• WHAT THE EXERCISE ASKS:
Give every line of text in the data below as a numbered list, one line per item, leaving out blank lines and the pictures.

=== PROVIDED RECORDS ===

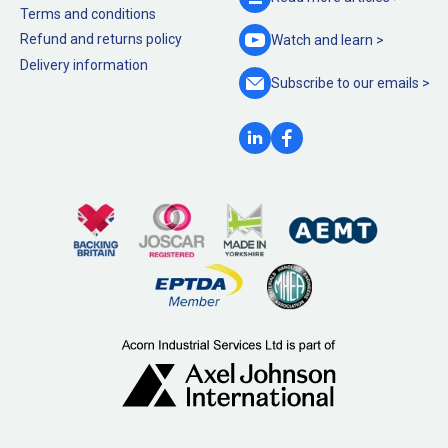
Terms and conditions
Refund and returns policy
Watch and
learn >
Delivery information
Subscribe to our
emails >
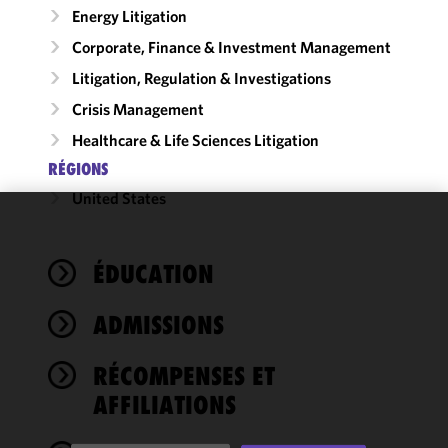
Energy Litigation
Corporate, Finance & Investment Management
Litigation, Regulation & Investigations
Crisis Management
Healthcare & Life Sciences Litigation
RÉGIONS
United States
We use
cookies to
ÉDUCATION
improve the
functionality
ADMISSIONS
and
performance
of this site
RÉCOMPENSES ET
in
AFFILIATIONS
accordance
with our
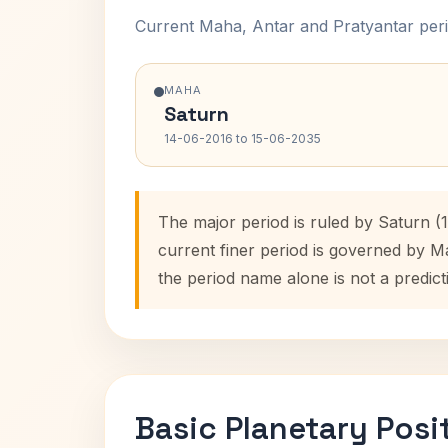
Current Maha, Antar and Pratyantar peri
MAHA
Saturn
14-06-2016 to 15-06-2035
The major period is ruled by Saturn (
current finer period is governed by M
the period name alone is not a predict
Basic Planetary Posi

===

• COMPLETED EXERCISE:
1. Terms and conditions
2. Refund and returns policy
3. Watch and
4. learn >
5. Delivery information
6. Subscribe to our
7. emails >
8. Energy Litigation
9. Corporate, Finance & Investment Management
10. Litigation, Regulation & Investigations
11. Crisis Management
12. Healthcare & Life Sciences Litigation
13. RÉGIONS
14. United States
15. We use
16. cookies to
17. ÉDUCATION
18. improve the
19. functionality
20. ADMISSIONS
21. and
22. performance
23. of this site
24. RÉCOMPENSES ET
25. in
26. AFFILIATIONS
27. accordance
28. with our
29. Current Maha, Antar and Pratyantar peri
30. MAHA
31. Saturn
32. 14-06-2016 to 15-06-2035
33. The major period is ruled by Saturn (
34. current finer period is governed by M
35. the period name alone is not a predict
36. Basic Planetary Posi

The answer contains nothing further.